Following the reforms in Poland, children spend more time studying core academic subjects and vocational study has been delayed until 16 years of age. Poles take great pride in their education and hold the belief that by doing well in school, their children can do more in their lives. The key stages are:


Children now start school at age five in an introductory pre-school year.

Szkoła Podstawowa

There are six years of primary school. The first school years (I-III) are taught through integrated education system lead by one teacher. School years IV-VI are divided into subjects taught by specialized teachers. The six years of primary school end with the Certificate of Completion of Primary School Education.


The three years of Gymnasium include a more detailed curriculum. For example, science is divided into: physics with astronomy, biology, geography and chemistry. Social science is divided into history and sociology. The final exams taken after the 3rd year are then decisive for the further education. After Gymnasium, school is no longer compulsory.

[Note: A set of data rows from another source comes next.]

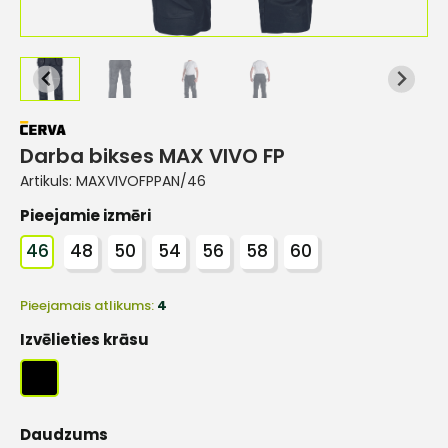
Darba bikses MAX VIVO FP
Artikuls:
MAXVIVOFPPAN/46
Pieejamie izmēri
46
48
50
54
56
58
60
Pieejamais atlikums:
4
Izvēlieties krāsu
Daudzums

LiceumTechnikum and Szkola Zawodowa

Those who want to study after Gimnazjum can choose between a Liceum for three years or a Technical College Technikum for four years. Alternatively, students can attend a Vocational school (Szkola Zawodowa) for two years that focuses on preparation for manual professions. 

Following the completion of education in a Liceum or Technikum, students can pass the maturity examination (Matura) to obtain a Maturity Certificate, which allows them to take entrance exams to higher education according to their choice, often a University, University of Technology or Medical Academy.

Private schools 

Private, fee-paying education is relatively new in Poland, having only been introduced in the late 1980s. Many private schools in Poland are run by religious or social organisations and can also rely on private or parent donations. These schools are independent of the government and not restricted to following the national curriculum.

And finally…

A down to earth city but the old motto  ‘Fall in Love with Warsaw’ often proves true for foreign students. Another well-coined phrase ‘Warsaw will make you cry twice – once when you know you are moving there and secondly when you leave’ - is also well-demonstrated. Tears at school graduations are often as much for the city and what it has given them, as for their fellow peers.